The CSR&G Committee comprises Shri Govind L.Keswani (Chairman), Shri Narotanmal Rampuria and Shri Minesh M. Doshi.

Audit Committee:

The Audit Committee comprises Independent Directors namely Shri Govind L.Keswani (Chairman), Shri Narotanmal Rampuria and Shri Minesh M. Doshi as other members. All the recommendations made by the Audit Committee were accepted by the Board.

Vigil Mechanism:

The Company in order to maintain highest standards of ethical, moral and legal conduct, adopted Vigil Mechanism/Whistle Blower policy to provide an avenue to its employees to raise concerns of any violations of legal or regulatory requirements, incorrect or misrepresentations of any financial statements and reports, etc. The Audit committee of the company oversees the said mechanism from time to time. None of the Company personnel has been denied access to the Audit Committee.
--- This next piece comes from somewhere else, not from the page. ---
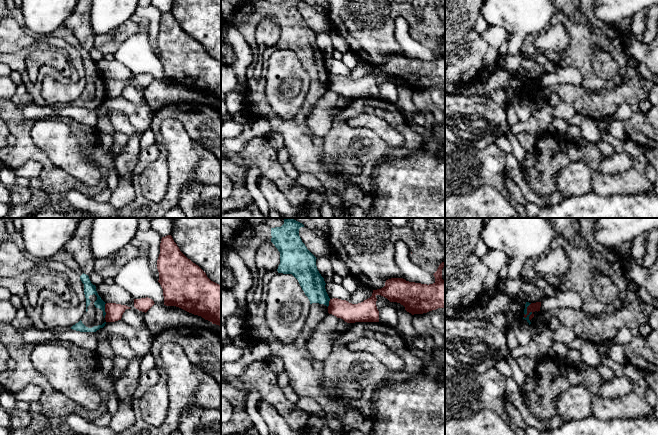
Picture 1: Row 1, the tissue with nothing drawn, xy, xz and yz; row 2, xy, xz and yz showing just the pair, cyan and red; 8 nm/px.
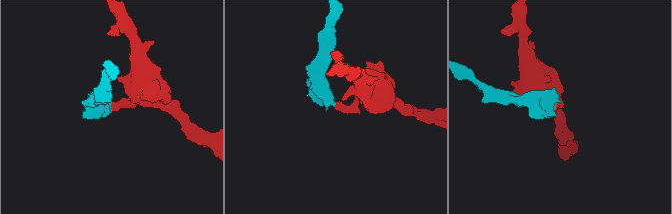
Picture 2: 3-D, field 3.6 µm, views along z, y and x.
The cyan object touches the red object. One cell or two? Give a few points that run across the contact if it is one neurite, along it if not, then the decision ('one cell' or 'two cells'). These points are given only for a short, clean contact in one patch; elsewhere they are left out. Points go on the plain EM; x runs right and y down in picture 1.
line xy (106, 79), (104, 93); two cells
Internal Financial Controls:

The Company has in place adequate internal financial controls with reference to financial statements. During the year, such controls were tested and no reportable material weakness in the design or operation were observed.
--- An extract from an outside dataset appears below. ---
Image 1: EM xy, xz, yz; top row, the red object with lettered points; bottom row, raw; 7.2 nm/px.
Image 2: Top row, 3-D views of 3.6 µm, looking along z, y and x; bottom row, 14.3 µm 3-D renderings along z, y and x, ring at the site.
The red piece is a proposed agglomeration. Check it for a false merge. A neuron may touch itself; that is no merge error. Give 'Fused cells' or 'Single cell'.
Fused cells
Corporate Social Responsibility (CSR):

The company has not spent the amount as required to be spent on an activity approved for the purpose of Corporate Social Responsibility, in terms of provisions of Section 135 of the Companies Act, 2013, and rules framed thereunder. The company has made attempts to find out in the area where it operates suitable projects that are eligible activities for Corporate Social Responsibility, but the company has not been so far able to find such avenue. Your directors commit to fulfilling their corporate responsibility which they will fulfill in near future.

Conservation of Energy, Technology Absorption:

Additional information required under the provisions of the Companies Act, regarding conservation of Energy, Technology Absorption are not applicable as the company is not carrying out any manufacturing operation.
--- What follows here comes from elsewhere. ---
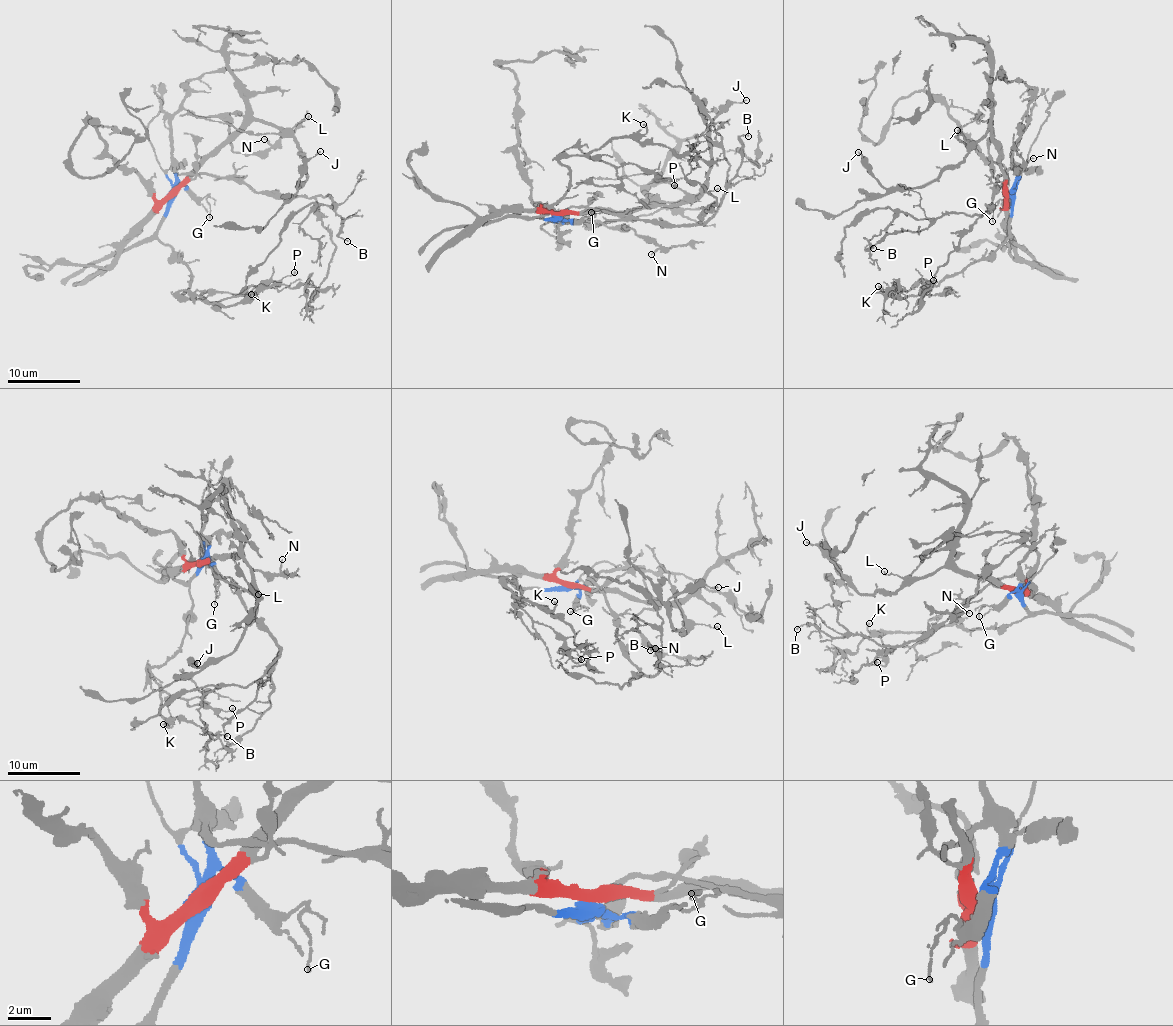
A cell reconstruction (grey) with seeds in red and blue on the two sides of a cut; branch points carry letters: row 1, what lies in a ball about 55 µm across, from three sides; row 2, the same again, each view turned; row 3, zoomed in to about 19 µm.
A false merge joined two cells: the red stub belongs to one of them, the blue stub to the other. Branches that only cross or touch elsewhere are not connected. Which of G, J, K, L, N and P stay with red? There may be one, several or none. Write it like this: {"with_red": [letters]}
{"with_red": ["J", "L"]}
Foreign Exchange Earnings and Outgo:

During the year under review, the company has neither earned any foreign exchange income nor incurred any expenses.

Extract of Annual Return:

The extract of Annual Return pursuant to the provisions of Section 92 read with Rule 12 of the Companies (Management and administration) Rules, 2014 is annexed herewith as Annexure to this Report.

Statutory Auditors:

M/s K. S. Sanghvi & Co. Chartered Accountants retiring Auditors of the Company retires at the ensuing Annual General Meeting of the Company and are eligible for re-appointment. They have confirmed their eligibility to the effect that their re-appointment, if made, would be within the prescribed limits under the Act and that they are not disqualified for re-appointment. Members are requested to appoint the auditors and fix their remuneration.

Secretarial Auditor:

The Secretarial Audit Report for the financial year ended March 31, 2015 is annexed herewith.

Acknowledgments:

Your Directors would like to express their sincere appreciation for the assistance and co-operation received from the financial institutions, banks, Government authorities, vendors, customers and members during the year. Your Directors wishes to place on record their appreciation to all the employees for their hard work, dedication, commitment and rendering impeccable service to every constituent of the company's customer and shareholders.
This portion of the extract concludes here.